Flow mechanism of self-recirculating casing treatment in a low-reaction transonic compressor rotor

Abstract

Casing treatment is used to ensure the stability of an aeroengine compressor when it is operated away from its design point. However, currently, there is little published data about the effect of casing treatment on highly loaded axial compressors. In this study, unsteady numerical simulations are applied to explore the flow mechanism responsible for the stability enhancement of a low-reaction (LR) transonic compressor rotor with ultra-high loading owing to self-recirculating casing treatment (SRCT).
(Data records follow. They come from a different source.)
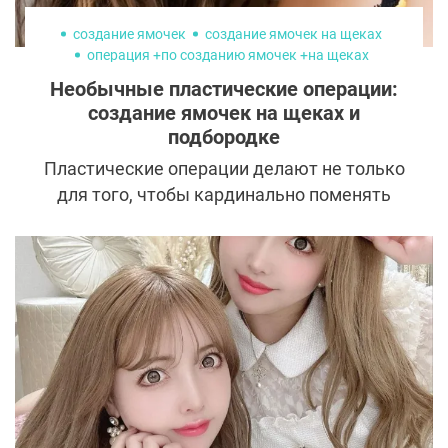
создание ямочек
создание ямочек на щеках
операция +по созданию ямочек +на щеках
щека операция
ямочка подбородок
Необычные пластические операции:
создание ямочек на щеках и
подбородке
Пластические операции делают не только
для того, чтобы кардинально поменять
внешность и омолодиться, но и для
приобретения интересных черт лица. Так,
например, набирает популярность тренд
на ямочки. Как они создаются и для чего
нужны людям? Сейчас расскажем.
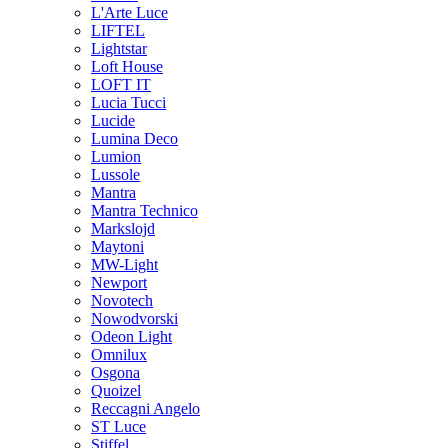
L'Arte Luce
LIFTEL
Lightstar
Loft House
LOFT IT
Lucia Tucci
Lucide
Lumina Deco
Lumion
Lussole
Mantra
Mantra Technico
Markslojd
Maytoni
MW-Light
Newport
Novotech
Nowodvorski
Odeon Light
Omnilux
Osgona
Quoizel
Reccagni Angelo
ST Luce
Stiffel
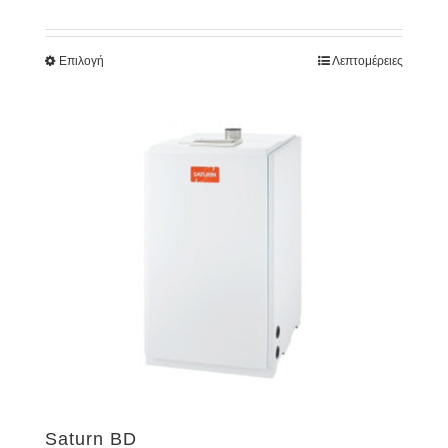
Επιλογή
Λεπτομέρειες
Saturn BD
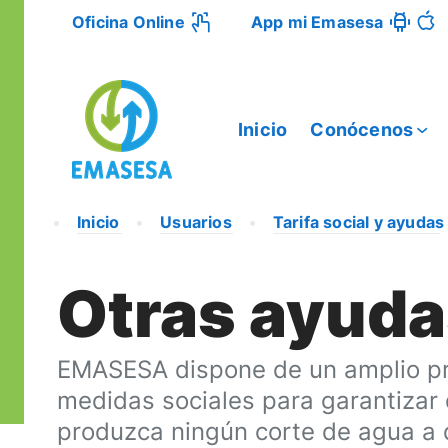
Oficina Online
App mi Emasesa
Inicio
Conócenos
Inicio
Usuarios
Tarifa social y ayudas
Otras ayud
EMASESA dispone de un amplio p
medidas sociales para garantizar
produzca ningún corte de agua a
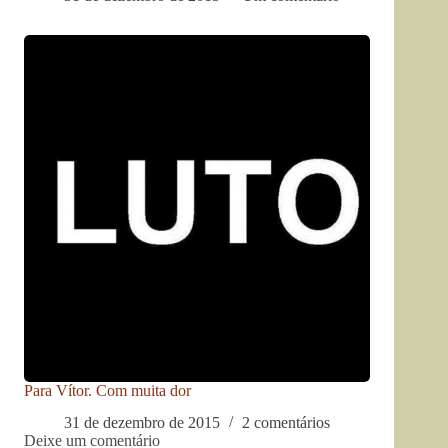
Para Vítor. Com muita dor
31 de dezembro de 2015
2 comentários
Deixe um comentário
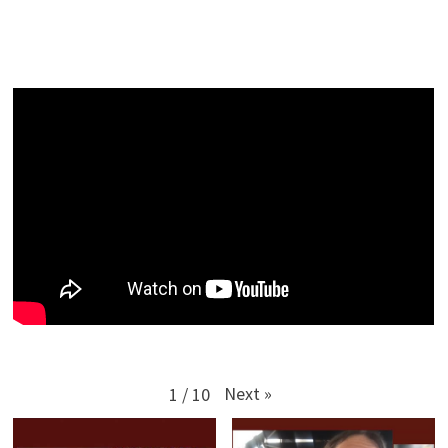
Next
»
1
/
10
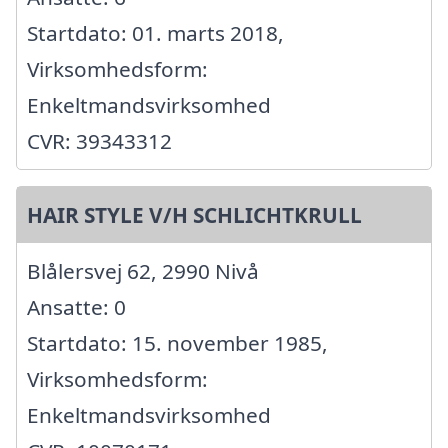
Startdato: 01. marts 2018,
Virksomhedsform:
Enkeltmandsvirksomhed
CVR: 39343312
HAIR STYLE V/H SCHLICHTKRULL
Blålersvej 62, 2990 Nivå
Ansatte: 0
Startdato: 15. november 1985,
Virksomhedsform:
Enkeltmandsvirksomhed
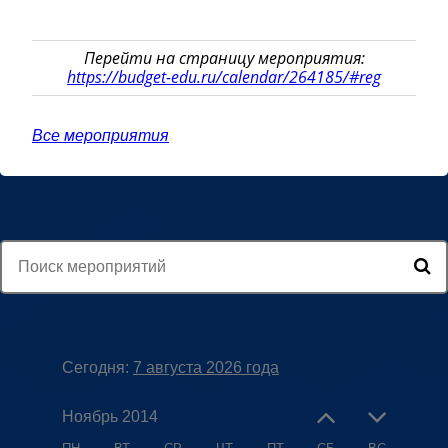
Перейти на страницу мероприятия:
https://budget-edu.ru/calendar/264185/#reg
Все мероприятия
Сегодня:
7 августа 2026 года
Ноябрь 2014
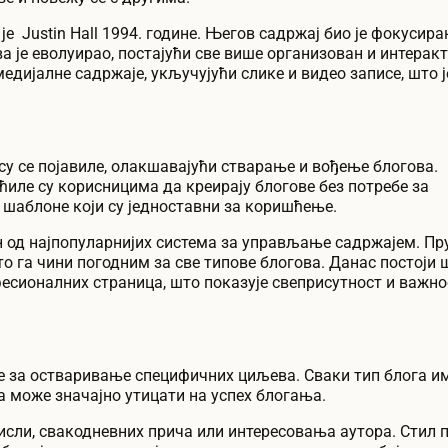
 је Justin Hall 1994. године. Његов садржај био је фокусира
 је еволуирао, постајући све више организован и интеракт
дијалне садржаје, укључујући слике и видео записе, што ј
су се појавиле, олакшавајући стварање и вођење блогова.
ћиле су корисницима да креирају блогове без потребе за
 шаблоне који су једноставни за коришћење.
дан од најпопуларнијих система за управљање садржајем. П
 га чини погодним за све типове блогова. Данас постоји
есионалних страница, што показује свеприсутност и важно
те за остваривање специфичних циљева. Сваки тип блога им
а може значајно утицати на успех блогања.
сли, свакодневних прича или интересовања аутора. Стил 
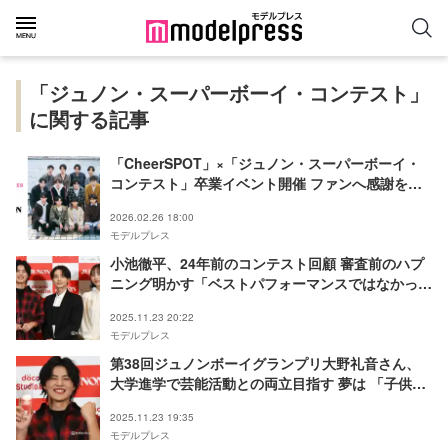
「ジュノン・スーパーボーイ・コンテスト」
に関する記事
「CheerSPOT」×「ジュノン・スーパーボーイ・
コンテスト」卒業イベント開催 ファンへ感謝を届
ける
2026.02.26 18:00
モデルプレス
小池徹平、24年前のコンテスト回顧 審査前のハプ
ニング明かす「ベストパフォーマンスではなかっ
た」【第38回ジュノン・スーパーボーイ・コンテ
2025.11.23 20:22
スト】
モデルプレス
第38回ジュノンボーイグランプリ大野礼音さん、
大学進学で芸能活動との両立目指す 夢は 「子供た
ちに憧れを持ってもらえるような仮面ライダー」
2025.11.23 19:35
モデルプレス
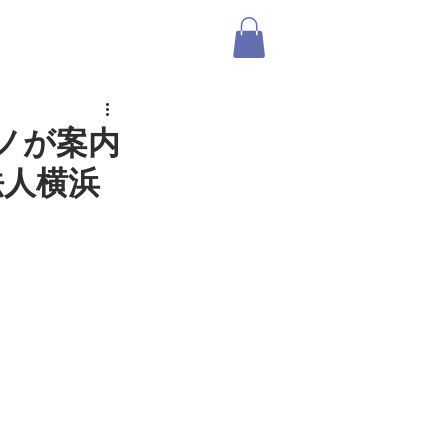
ABOUT US
SHOP
ログイン
アノが案内
法人横浜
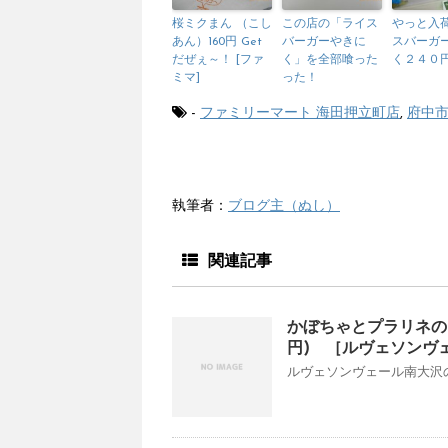
桜ミクまん （こし
この店の「ライス
やっと入
あん）160円 Get
バーガーやきに
スバーガ
だぜぇ～！ [ファ
く」を全部喰った
く２４０
ミマ]
った！
-
ファミリーマート 海田押立町店
,
府中
執筆者：
ブログ主（ぬし）
関連記事
かぼちゃとプラリネの
円) ［ルヴェソンヴ
ルヴェソンヴェール南大沢の川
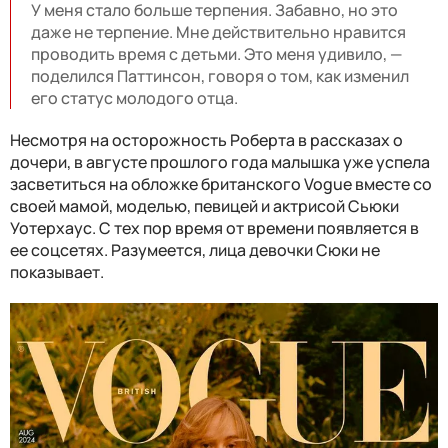
У меня стало больше терпения. Забавно, но это
даже не терпение. Мне действительно нравится
проводить время с детьми. Это меня удивило, —
поделился Паттинсон, говоря о том, как изменил
его статус молодого отца.
Несмотря на осторожность Роберта в рассказах о
дочери, в августе прошлого года малышка уже успела
засветиться на обложке британского Vogue вместе со
своей мамой, моделью, певицей и актрисой Сьюки
Уотерхаус. С тех пор время от времени появляется в
ее соцсетях. Разумеется, лица девочки Сюки не
показывает.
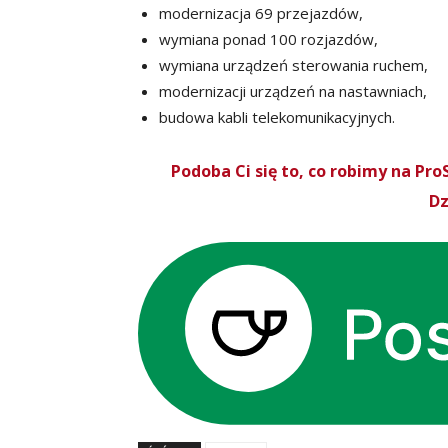
modernizacja 69 przejazdów,
wymiana ponad 100 rozjazdów,
wymiana urządzeń sterowania ruchem,
modernizacji urządzeń na nastawniach,
budowa kabli telekomunikacyjnych.
Podoba Ci się to, co robimy na P
Dz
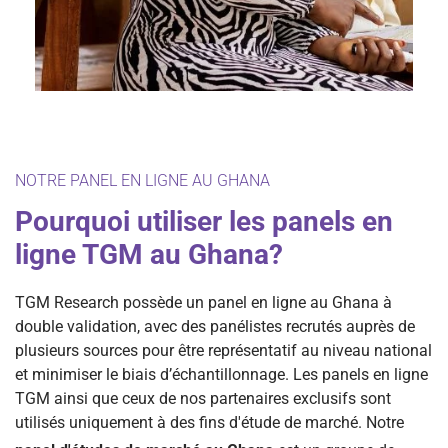
NOTRE PANEL EN LIGNE AU GHANA
Pourquoi utiliser les panels en
ligne TGM au Ghana?
TGM Research possède un panel en ligne au Ghana à
double validation, avec des panélistes recrutés auprès de
plusieurs sources pour être représentatif au niveau national
et minimiser le biais d’échantillonnage. Les panels en ligne
TGM ainsi que ceux de nos partenaires exclusifs sont
utilisés uniquement à des fins d'étude de marché. Notre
A special SRCT configuration is designed based on the suction effect, which can simultaneously improve the stall margin and aerodynamic performance. Radial skew in the direction of blade rotation is employed to enhance the control outcomes further. The results show that the best skew angle for stall margin and performance improvement is 45 degrees. Further analysis of the instantaneous flow structures reveals that for the smooth casing, the mechanism by which tip leakage vortex (TLV) breakdown, TSV, and blade loading interact induces periodic oscillations of the tip flow field. As the unsteady suction effect introduced by the SRCT dominates the evolution processes of vortical structures, the original oscillation frequency is converted into the SRCT-induced excitation frequency. Furthermore, a substantial amount of double-leakage flow is inhaled into the recirculation channel without rolling up into the adjacent TLV, which dampens the shock/TLV interaction and the formation of downstream TSVs. The blockage along the pressure side caused by the aforementioned large-scale vortices is effectively eliminated.